> **Directive**
Copy the entries that appear below in full, leaving out any picture among them.

> **Recorded information**
===

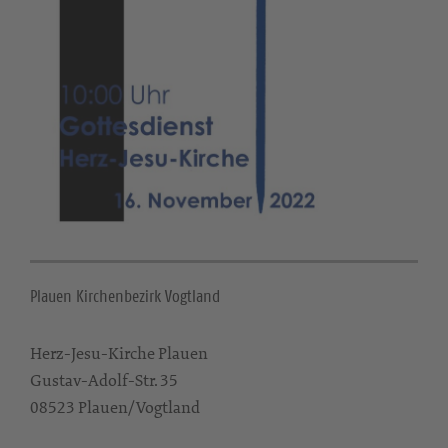
Plauen Kirchenbezirk Vogtland
Herz-Jesu-Kirche Plauen
Gustav-Adolf-Str. 35
08523 Plauen/Vogtland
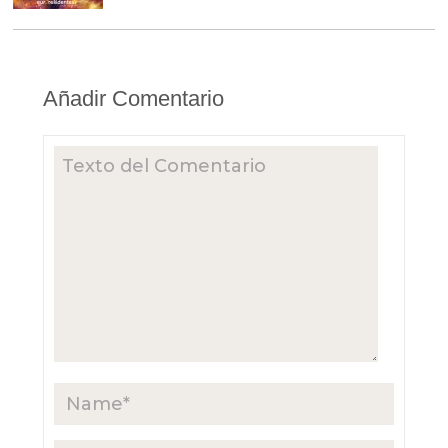
Añadir Comentario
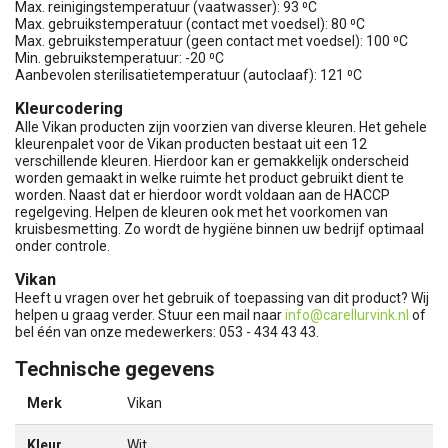
Max. reinigingstemperatuur (vaatwasser): 93 ⁰C
Max. gebruikstemperatuur (contact met voedsel): 80 ⁰C
Max. gebruikstemperatuur (geen contact met voedsel): 100 ⁰C
Min. gebruikstemperatuur: -20 ⁰C
Aanbevolen sterilisatietemperatuur (autoclaaf): 121 ⁰C
Kleurcodering
Alle Vikan producten zijn voorzien van diverse kleuren. Het gehele
kleurenpalet voor de Vikan producten bestaat uit een 12
verschillende kleuren. Hierdoor kan er gemakkelijk onderscheid
worden gemaakt in welke ruimte het product gebruikt dient te
worden. Naast dat er hierdoor wordt voldaan aan de HACCP
regelgeving. Helpen de kleuren ook met het voorkomen van
kruisbesmetting. Zo wordt de hygiëne binnen uw bedrijf optimaal
onder controle.
Vikan
Heeft u vragen over het gebruik of toepassing van dit product? Wij
helpen u graag verder. Stuur een mail naar
info@carellurvink.nl
of
bel één van onze medewerkers: 053 - 434 43 43.
Technische gegevens
Merk
Vikan
Kleur
Wit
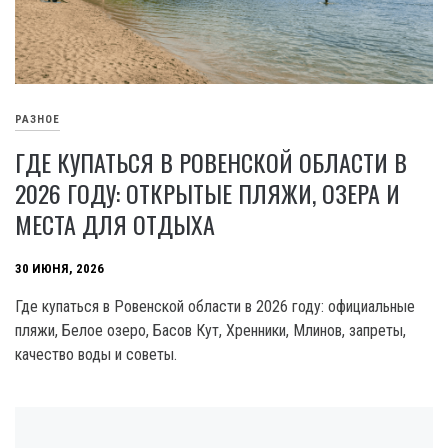
РАЗНОЕ
ГДЕ КУПАТЬСЯ В РОВЕНСКОЙ ОБЛАСТИ В
2026 ГОДУ: ОТКРЫТЫЕ ПЛЯЖИ, ОЗЕРА И
МЕСТА ДЛЯ ОТДЫХА
30 ИЮНЯ, 2026
Где купаться в Ровенской области в 2026 году: официальные
пляжи, Белое озеро, Басов Кут, Хренники, Млинов, запреты,
качество воды и советы.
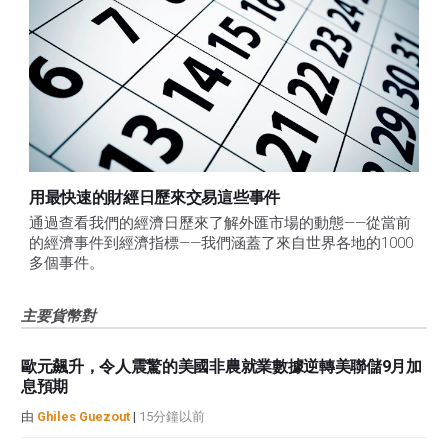
用最快速的財經日歷來交易這些事件
通過查看我們的經濟日歷來了解外匯市場的動態——從當前
的經濟事件到經濟指標——我們涵蓋了來自世界各地的1000
多個事件。
主要貨幣對
歐元飆升，令人震驚的美國非農就業數據逆轉美聯儲9月加
息預期
由
Ghiles Guezout
|
15分鐘以前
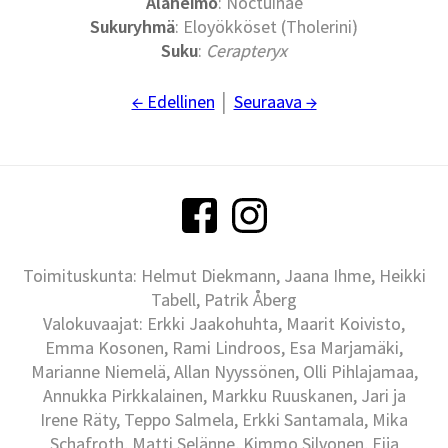
Alaheimo
: Noctuinae
Sukuryhmä
: Eloyökköset (Tholerini)
Suku
:
Cerapteryx
← Edellinen
│
Seuraava →
Toimituskunta: Helmut Diekmann, Jaana Ihme, Heikki
Tabell, Patrik Åberg
Valokuvaajat: Erkki Jaakohuhta, Maarit Koivisto,
Emma Kosonen, Rami Lindroos, Esa Marjamäki,
Marianne Niemelä, Allan Nyyssönen, Olli Pihlajamaa,
Annukka Pirkkalainen, Markku Ruuskanen, Jari ja
Irene Räty, Teppo Salmela, Erkki Santamala, Mika
Schafroth, Matti Selänne, Kimmo Silvonen, Eija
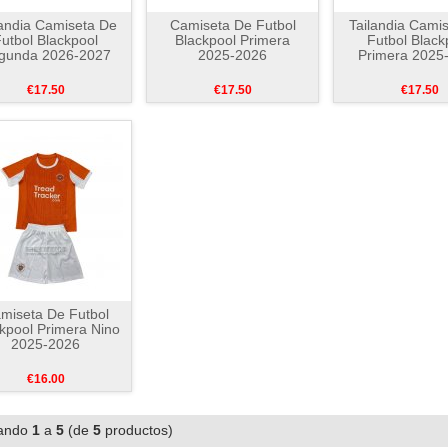
landia Camiseta De
Camiseta De Futbol
Tailandia Cami
utbol Blackpool
Blackpool Primera
Futbol Black
gunda 2026-2027
2025-2026
Primera 2025
€17.50
€17.50
€17.50
miseta De Futbol
kpool Primera Nino
2025-2026
€16.00
ando
1
a
5
(de
5
productos)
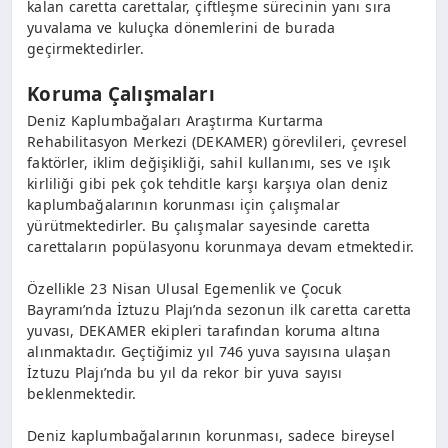
kalan caretta carettalar, çiftleşme sürecinin yanı sıra
yuvalama ve kuluçka dönemlerini de burada
geçirmektedirler.
Koruma Çalışmaları
Deniz Kaplumbağaları Araştırma Kurtarma
Rehabilitasyon Merkezi (DEKAMER) görevlileri, çevresel
faktörler, iklim değişikliği, sahil kullanımı, ses ve ışık
kirliliği gibi pek çok tehditle karşı karşıya olan deniz
kaplumbağalarının korunması için çalışmalar
yürütmektedirler. Bu çalışmalar sayesinde caretta
carettaların popülasyonu korunmaya devam etmektedir.
Özellikle 23 Nisan Ulusal Egemenlik ve Çocuk
Bayramı’nda İztuzu Plajı’nda sezonun ilk caretta caretta
yuvası, DEKAMER ekipleri tarafından koruma altına
alınmaktadır. Geçtiğimiz yıl 746 yuva sayısına ulaşan
İztuzu Plajı’nda bu yıl da rekor bir yuva sayısı
beklenmektedir.
Deniz kaplumbağalarının korunması, sadece bireysel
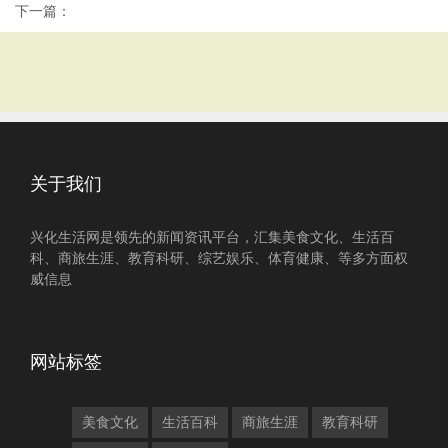
下一篇：
关于我们
兴化生活网是领先的新闻资讯平台，汇集美食文化、生活百
科、商旅生涯、教育科研、综艺娱乐、体育健康、等多方面权
威信息
网站标签
美食文化
生活百科
商旅生涯
教育科研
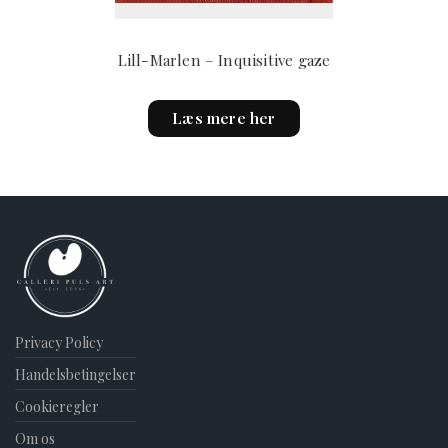
Lill-Marlen – Inquisitive gaze
Læs mere her
Privacy Policy
Handelsbetingelser
Cookieregler
Om os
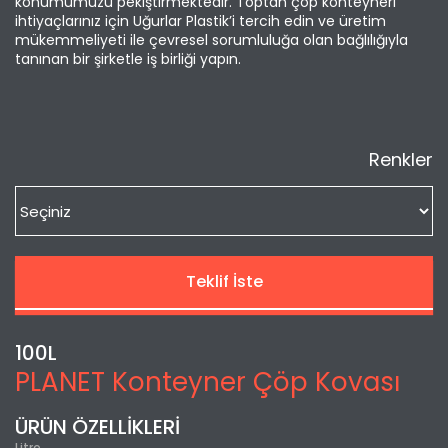
konumumuzu pekiştirmektedir. Toptan çöp konteyneri
ihtiyaçlarınız için Uğurlar Plastik’i tercih edin ve üretim
mükemmeliyeti ile çevresel sorumluluğa olan bağlılığıyla
tanınan bir şirketle iş birliği yapın.
Renkler
Teklif İste
100L
PLANET Konteyner Çöp Kovası
ÜRÜN ÖZELLİKLERİ
Litre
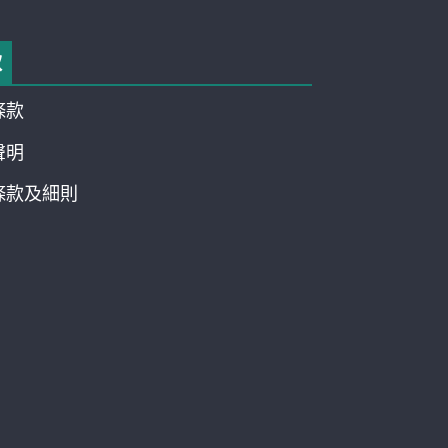
款
條款
聲明
條款及細則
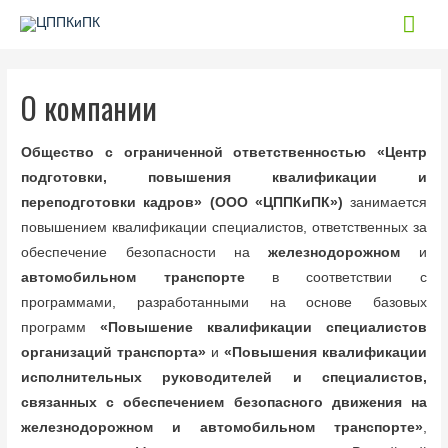
Гла
мен
О компании
Общество с ограниченной ответственностью «Центр
подготовки, повышения квалификации и
переподготовки кадров» (ООО «ЦППКиПК»)
занимается
повышением квалификации специалистов, ответственных за
обеспечение безопасности на
железнодорожном
и
автомобильном транспорте
в соответствии с
программами, разработанными на основе базовых
программ
«Повышение квалификации специалистов
организаций транспорта»
и
«Повышения квалификации
исполнительных руководителей и специалистов,
связанных с обеспечением безопасного движения на
железнодорожном и автомобильном транспорте»
,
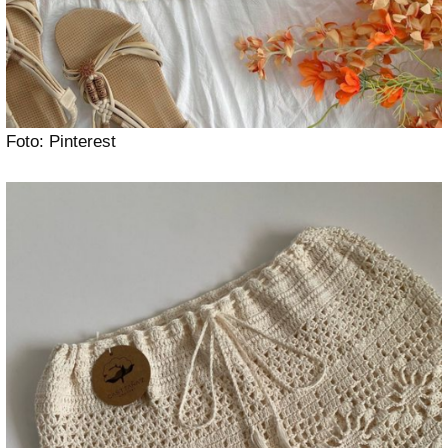
Foto: Pinterest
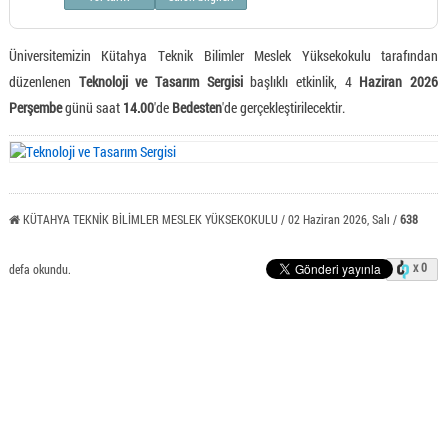
Üniversitemizin Kütahya Teknik Bilimler Meslek Yüksekokulu tarafından
düzenlenen
Teknoloji ve Tasarım Sergisi
başlıklı etkinlik, 4
Haziran 2026
Perşembe
günü saat
14.00
'de
Bedesten
'de gerçekleştirilecektir.
KÜTAHYA TEKNİK BİLİMLER MESLEK YÜKSEKOKULU / 02 Haziran 2026, Salı /
638
x 0
defa okundu.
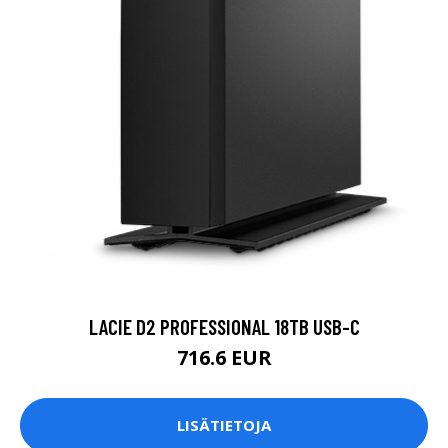
LACIE D2 PROFESSIONAL 18TB USB-C
716.6 EUR
LISÄTIETOJA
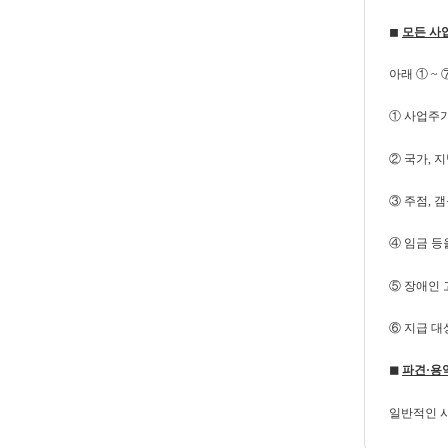
◼
모든 사
아래 ① ~
① 사업주
② 국가, 
③ 주점, 
④ 임금 등
⑤ 장애인 
⑥ 지급 대
◼
파견·용
일반적인 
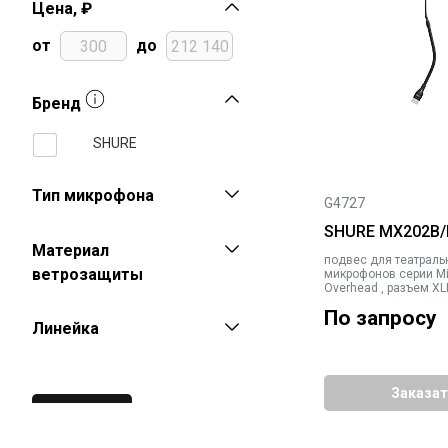
Цена, ₽
от
до
Бренд
SHURE
Тип микрофона
G4727
SHURE MX202B/
Материал
подвес для театраль
ветрозащиты
микрофонов серии Mi
Overhead , разъем XL
шея 10 см, кабель 9,
По запросу
Линейка
Поролон
Заказат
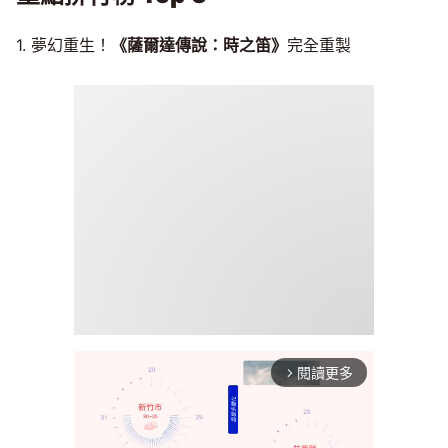
1. 夢幻重生！
《薩爾達傳說：時之笛》
完全重製
閱讀更多
arrow_forward_ios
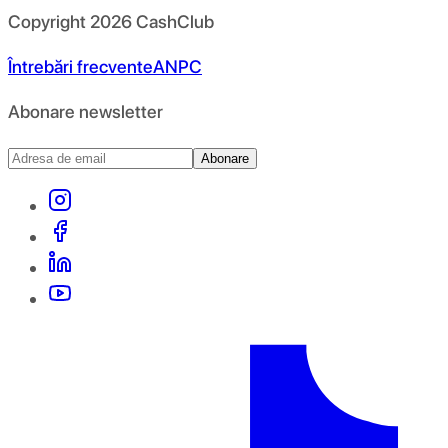
Copyright
2026
CashClub
Întrebări frecvente
ANPC
Abonare newsletter
Abonare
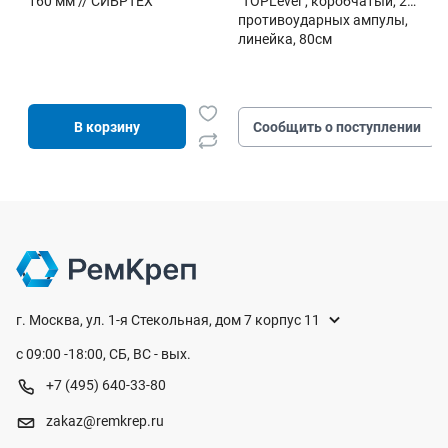
160 мм // СИБРТЕХ
"TOPLevel", коробчатый, 2
противоударных ампулы,
линейка, 80см
В корзину
Сообщить о поступлении
г. Москва, ул. 1-я Стекольная, дом 7 корпус 11
с 09:00 -18:00, СБ, ВС - вых.
+7 (495) 640-33-80
zakaz@remkrep.ru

===

> **Solution**
Plauen Kirchenbezirk Vogtland
Herz-Jesu-Kirche Plauen
Gustav-Adolf-Str. 35
08523 Plauen/Vogtland
Añadir Comentario
Max. reinigingstemperatuur (vaatwasser): 93 ⁰C
Max. gebruikstemperatuur (contact met voedsel): 80 ⁰C
Max. gebruikstemperatuur (geen contact met voedsel): 100 ⁰C
Min. gebruikstemperatuur: -20 ⁰C
Aanbevolen sterilisatietemperatuur (autoclaaf): 121 ⁰C
Kleurcodering
Alle Vikan producten zijn voorzien van diverse kleuren. Het gehele
kleurenpalet voor de Vikan producten bestaat uit een 12
verschillende kleuren. Hierdoor kan er gemakkelijk onderscheid
worden gemaakt in welke ruimte het product gebruikt dient te
worden. Naast dat er hierdoor wordt voldaan aan de HACCP
regelgeving. Helpen de kleuren ook met het voorkomen van
kruisbesmetting. Zo wordt de hygiëne binnen uw bedrijf optimaal
onder controle.
Vikan
Heeft u vragen over het gebruik of toepassing van dit product? Wij
helpen u graag verder. Stuur een mail naar
info@carellurvink.nl
of
bel één van onze medewerkers: 053 - 434 43 43.
Technische gegevens
Merk
Vikan
Kleur
Wit
РАЗНОЕ
ГДЕ КУПАТЬСЯ В РОВЕНСКОЙ ОБЛАСТИ В
2026 ГОДУ: ОТКРЫТЫЕ ПЛЯЖИ, ОЗЕРА И
МЕСТА ДЛЯ ОТДЫХА
30 ИЮНЯ, 2026
Где купаться в Ровенской области в 2026 году: официальные
пляжи, Белое озеро, Басов Кут, Хренники, Млинов, запреты,
качество воды и советы.
用最快速的財經日歷來交易這些事件
通過查看我們的經濟日歷來了解外匯市場的動態——從當前
的經濟事件到經濟指標——我們涵蓋了來自世界各地的1000
多個事件。
主要貨幣對
歐元飆升，令人震驚的美國非農就業數據逆轉美聯儲9月加
息預期
由
Ghiles Guezout
|
15分鐘以前
Alaheimo
: Noctuinae
Sukuryhmä
: Eloyökköset (Tholerini)
Suku
:
Cerapteryx
← Edellinen
│
Seuraava →
Toimituskunta: Helmut Diekmann, Jaana Ihme, Heikki
Tabell, Patrik Åberg
Valokuvaajat: Erkki Jaakohuhta, Maarit Koivisto,
Emma Kosonen, Rami Lindroos, Esa Marjamäki,
Marianne Niemelä, Allan Nyyssönen, Olli Pihlajamaa,
Annukka Pirkkalainen, Markku Ruuskanen, Jari ja
Irene Räty, Teppo Salmela, Erkki Santamala, Mika
Schafroth, Matti Selänne, Kimmo Silvonen, Eija
landia Camiseta De
Camiseta De Futbol
Tailandia Cami
utbol Blackpool
Blackpool Primera
Futbol Black
gunda 2026-2027
2025-2026
Primera 2025
€17.50
€17.50
€17.50
miseta De Futbol
kpool Primera Nino
2025-2026
€16.00
ando
1
a
5
(de
5
productos)
kalan caretta carettalar, çiftleşme sürecinin yanı sıra
yuvalama ve kuluçka dönemlerini de burada
geçirmektedirler.
Koruma Çalışmaları
Deniz Kaplumbağaları Araştırma Kurtarma
Rehabilitasyon Merkezi (DEKAMER) görevlileri, çevresel
faktörler, iklim değişikliği, sahil kullanımı, ses ve ışık
kirliliği gibi pek çok tehditle karşı karşıya olan deniz
kaplumbağalarının korunması için çalışmalar
yürütmektedirler. Bu çalışmalar sayesinde caretta
carettaların popülasyonu korunmaya devam etmektedir.
Özellikle 23 Nisan Ulusal Egemenlik ve Çocuk
Bayramı’nda İztuzu Plajı’nda sezonun ilk caretta caretta
yuvası, DEKAMER ekipleri tarafından koruma altına
alınmaktadır. Geçtiğimiz yıl 746 yuva sayısına ulaşan
İztuzu Plajı’nda bu yıl da rekor bir yuva sayısı
beklenmektedir.
Deniz kaplumbağalarının korunması, sadece bireysel
下一篇：
关于我们
兴化生活网是领先的新闻资讯平台，汇集美食文化、生活百
科、商旅生涯、教育科研、综艺娱乐、体育健康、等多方面权
威信息
网站标签
美食文化
生活百科
商旅生涯
教育科研
Lill-Marlen – Inquisitive gaze
Læs mere her
Privacy Policy
Handelsbetingelser
Cookieregler
Om os
konumumuzu pekiştirmektedir. Toptan çöp konteyneri
ihtiyaçlarınız için Uğurlar Plastik’i tercih edin ve üretim
mükemmeliyeti ile çevresel sorumluluğa olan bağlılığıyla
tanınan bir şirketle iş birliği yapın.
Renkler
Teklif İste
100L
PLANET Konteyner Çöp Kovası
ÜRÜN ÖZELLİKLERİ
Litre
款
條款
聲明
條款及細則
Гла
мен
О компании
Общество с ограниченной ответственностью «Центр
подготовки, повышения квалификации и
переподготовки кадров» (ООО «ЦППКиПК»)
занимается
повышением квалификации специалистов, ответственных за
обеспечение безопасности на
железнодорожном
и
автомобильном транспорте
в соответствии с
программами, разработанными на основе базовых
программ
«Повышение квалификации специалистов
организаций транспорта»
и
«Повышения квалификации
исполнительных руководителей и специалистов,
связанных с обеспечением безопасного движения на
железнодорожном и автомобильном транспорте»
,
Foto: Pinterest
Üniversitemizin Kütahya Teknik Bilimler Meslek Yüksekokulu tarafından
düzenlenen
Teknoloji ve Tasarım Sergisi
başlıklı etkinlik, 4
Haziran 2026
Perşembe
günü saat
14.00
'de
Bedesten
'de gerçekleştirilecektir.
KÜTAHYA TEKNİK BİLİMLER MESLEK YÜKSEKOKULU / 02 Haziran 2026, Salı /
638
x 0
defa okundu.
LACIE D2 PROFESSIONAL 18TB USB-C
716.6 EUR
LISÄTIETOJA
◼
모든 사
아래 ① ~
① 사업주
② 국가, 
③ 주점, 
④ 임금 등
⑤ 장애인 
⑥ 지급 대
◼
파견·용
일반적인 
Цена, ₽
от
до
Бренд
SHURE
Тип микрофона
G4727
SHURE MX202B/
Материал
подвес для театраль
ветрозащиты
микрофонов серии Mi
Overhead , разъем XL
шея 10 см, кабель 9,
По запросу
Линейка
Поролон
Заказат
1. 夢幻重生！
《薩爾達傳說：時之笛》
完全重製
閱讀更多
arrow_forward_ios
Copyright
2026
CashClub
Întrebări frecvente
ANPC
Abonare newsletter
Abonare
160 мм // СИБРТЕХ
"TOPLevel", коробчатый, 2
противоударных ампулы,
линейка, 80см
В корзину
Сообщить о поступлении
г. Москва, ул. 1-я Стекольная, дом 7 корпус 11
с 09:00 -18:00, СБ, ВС - вых.
+7 (495) 640-33-80
zakaz@remkrep.ru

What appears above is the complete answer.